Our principles are what set us apart. We don't believe that compliance-driven command & control cultures make security better. Good security comes from teams of well-informed, empowered people who care about it, who want to learn, and who understand its importance. Our principles are designed to support this approach.
Good security is user-centred.
Treat people as the guardians and protectors of security. Help them feel motivated, equipped and empowered to make more secure decisions.
Good approaches don’t treat the people in a process as a problem to be solved or as a “weakest link”.
Good security requires people to be trusted.
Instead of creating a policy or process for every situation, create and share principles that describe the qualities of good decisions, and regularly discuss how to put them into practice.
Good approaches don’t try to eliminate trust. They define who to trust, and verify that continued trust is justified.
Good security is inclusive.
When considering security questions, involve a broad group of people and help them to collaborate, form consensus, and share what they agree.
Good approaches avoid working in isolation, because everyone involved in a process is involved in its security. If someone’s actions matter, so do their needs, motivations and opinions.
Good security comes from constant, iterative effort.
Make small changes that address the problems you need to solve, starting with the most urgent and important work, and learning as you go.
Good approaches make small changes and observe their effects, because it’s rarely clear what the consequences of a given change will be.
Good security builds resilience by embracing failure.
Good approaches build defence in depth because defenders of systems make mistakes, attackers need only one to succeed and avoiding all mistakes is an impossible standard.
Assume that failures will occur, think about how and when this might happen, and use the evidence and insights you have gained to build resilience into your systems.

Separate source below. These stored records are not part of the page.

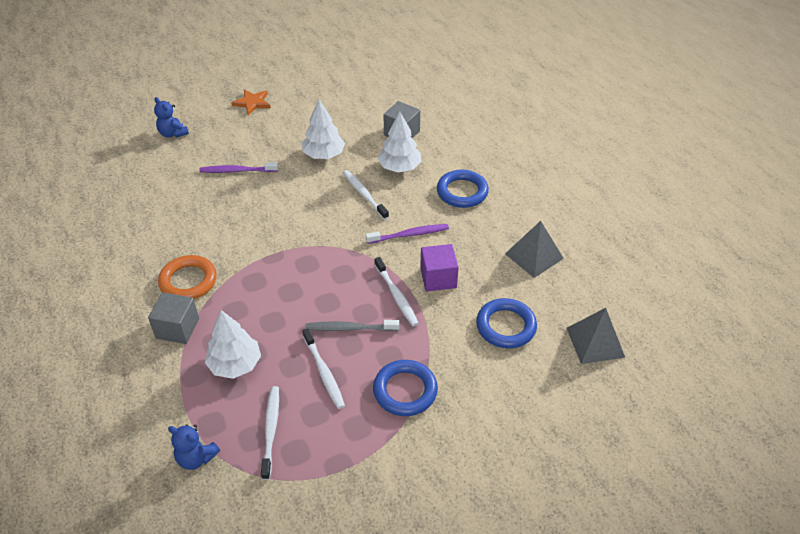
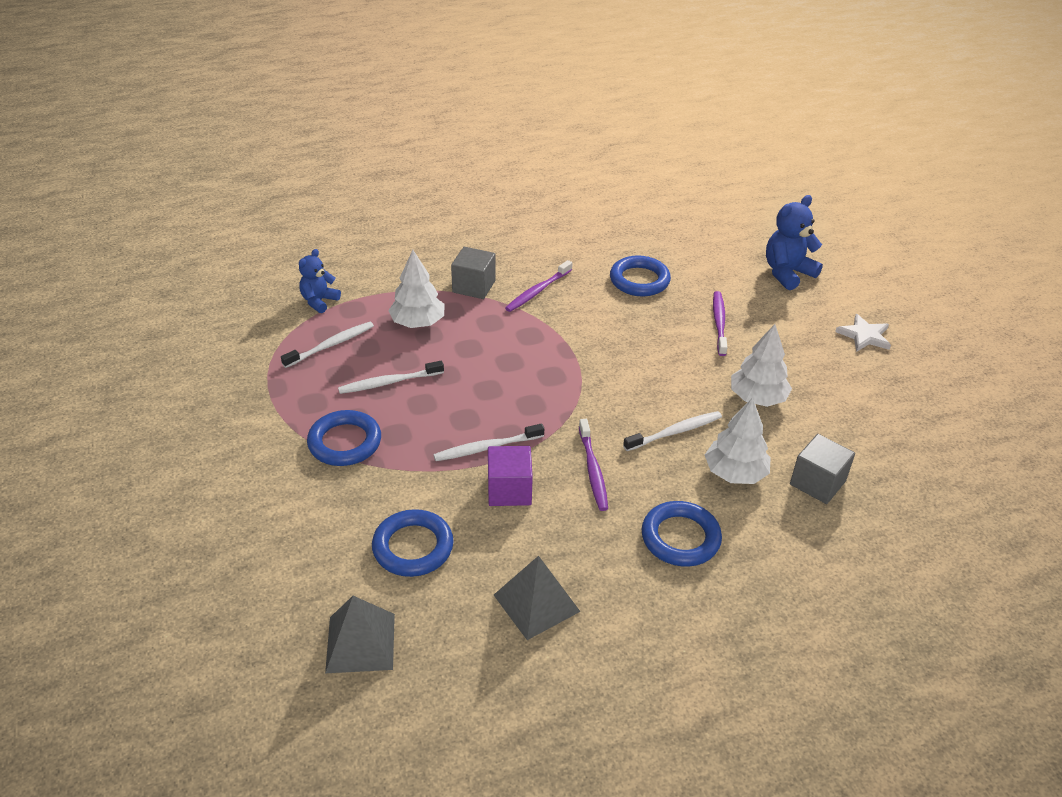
camera: 95 degrees right, 5 degrees down
(173, 134) = (787, 273): blue teddy bear -> blue teddy bear, size x1.54
(176, 215) = (639, 280): none -> blue ring
(188, 281) = (537, 291): orange ring -> purple toothbrush
(252, 103) = (864, 335): orange star -> white star
(271, 430) = (331, 345): white toothbrush -> white toothbrush turned 45 degrees counterclockwise
(349, 328) = (445, 405): grey toothbrush -> none

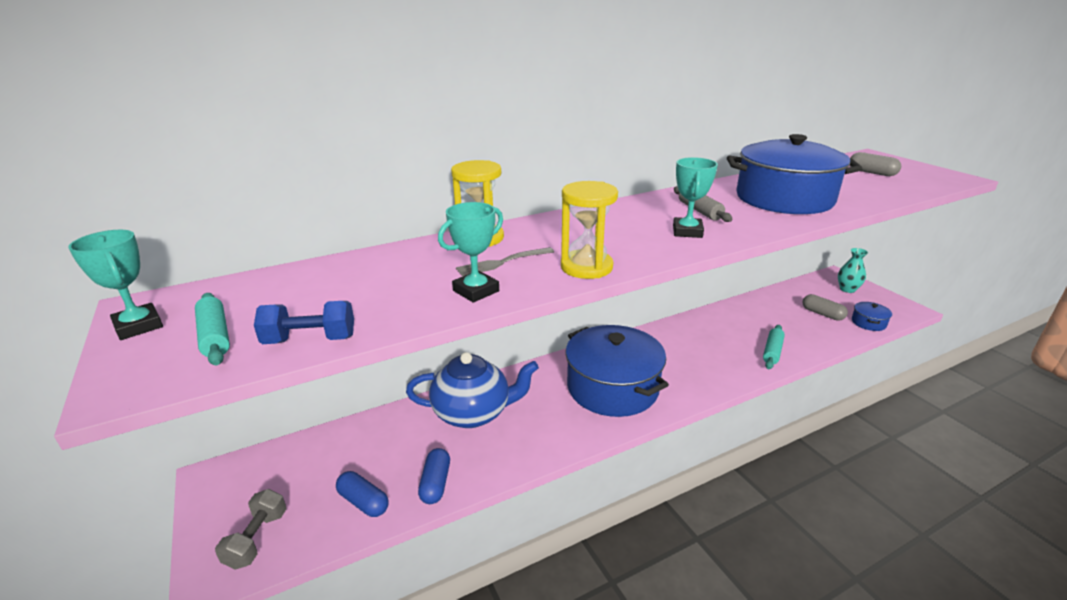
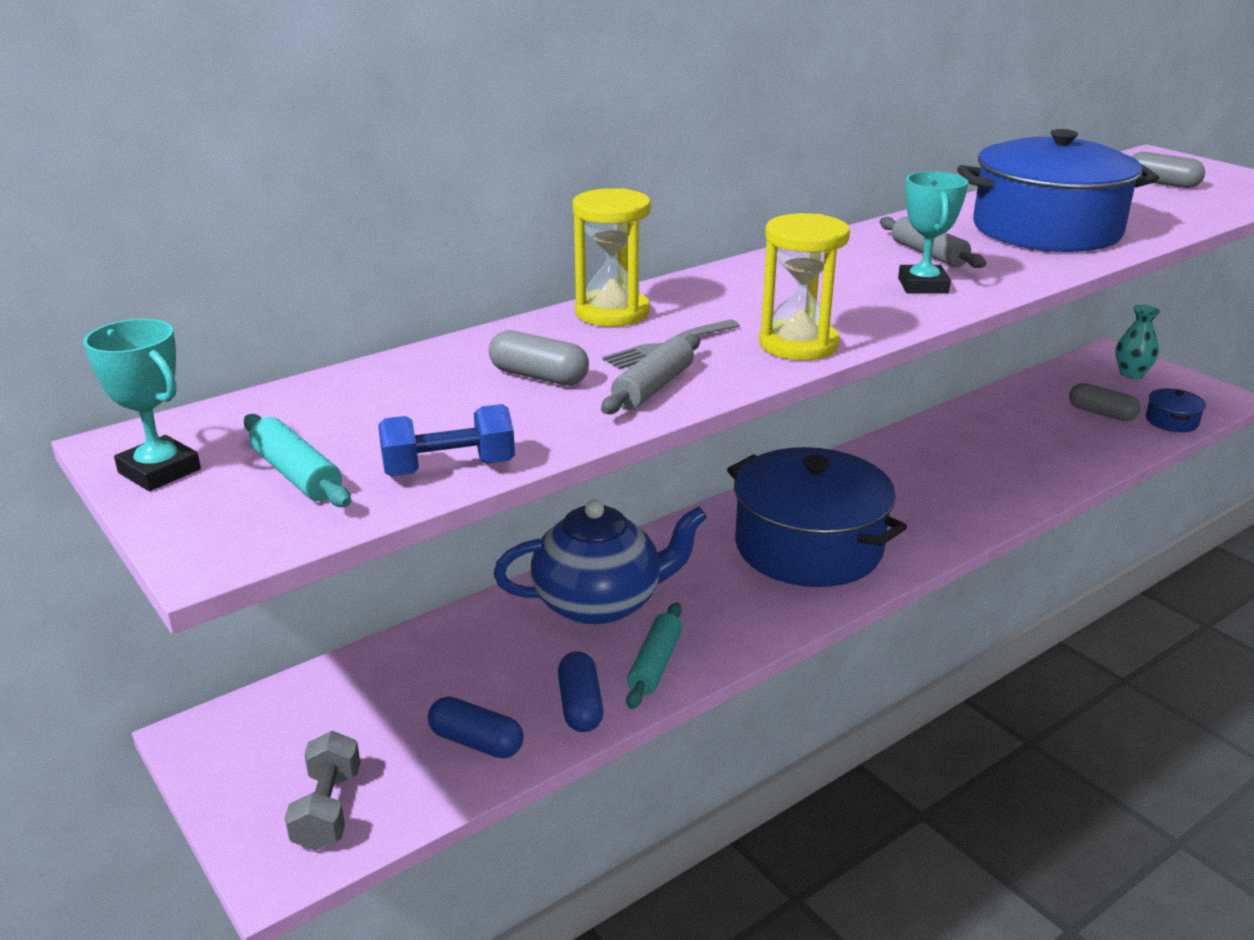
camera: 10 degrees left, 0 degrees up
(409, 278) = (539, 376): none -> grey capsule
(476, 291) = (653, 387): turquoise trophy -> grey rolling pin
(772, 351) = (1038, 474): turquoise rolling pin -> turquoise rolling pin (655, 664)

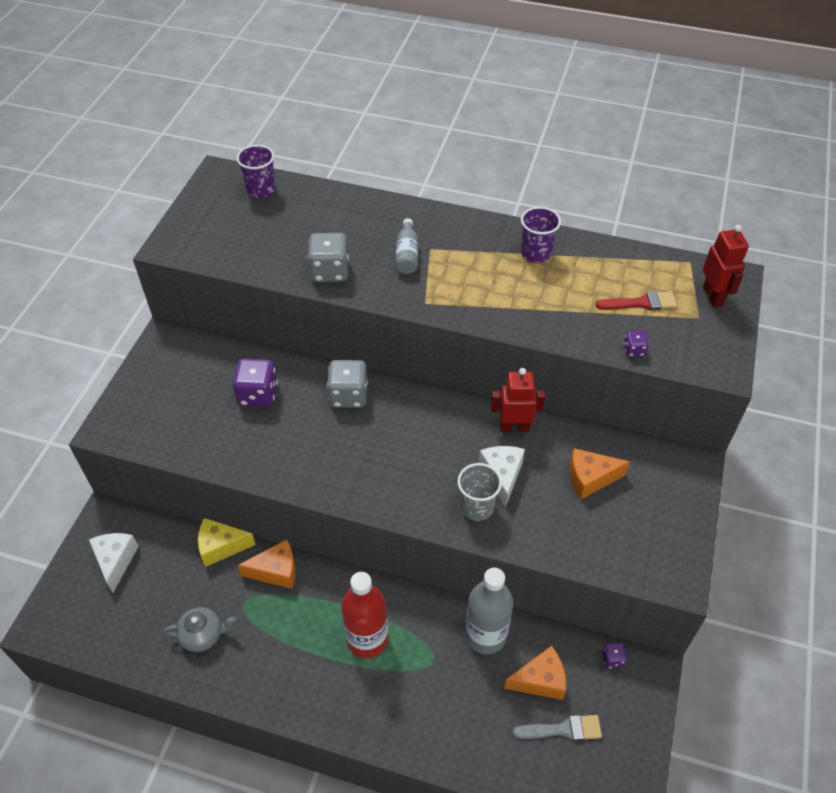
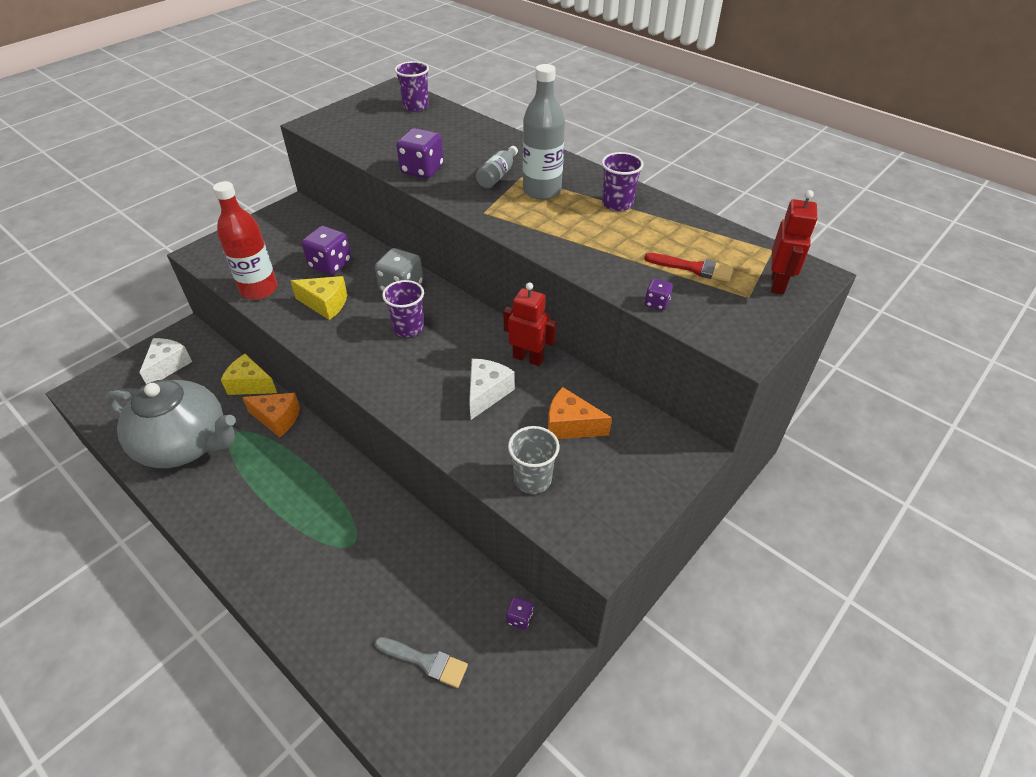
camera: 25 degrees right, 5 degrees down
(202, 635) = (185, 444): grey teapot -> grey teapot, size x2.28
(287, 440) = (325, 304): none -> yellow cheese
(330, 271) = (422, 170): grey dice -> purple dice
(367, 639) = (309, 502): red bottle -> red bottle (259, 289)
(386, 436) = (408, 328): none -> purple cup
(477, 507) = (444, 410): grey cup -> grey cup (532, 479)
(485, 635) = (413, 543): grey bottle -> grey bottle (542, 190)
(540, 680) = (435, 606): orange cheese -> none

Good security looks incomplete.
Prioritise being responsive over being comprehensive, and develop your ability to adapt to changing circumstances.
Good approaches don’t look complete, because security is never finished. The appearance of being finished is bad, because it comes from poor prioritisation and leads to complacency.
Good security is underpinned by regular, effective communication.
Provide safe opportunities for people to bring up security in discussion, and make sure teams are able to discuss it productively.
Good approaches prioritise regular, timely communication, because security risk is complex and cannot be distilled into pithy titles and scores.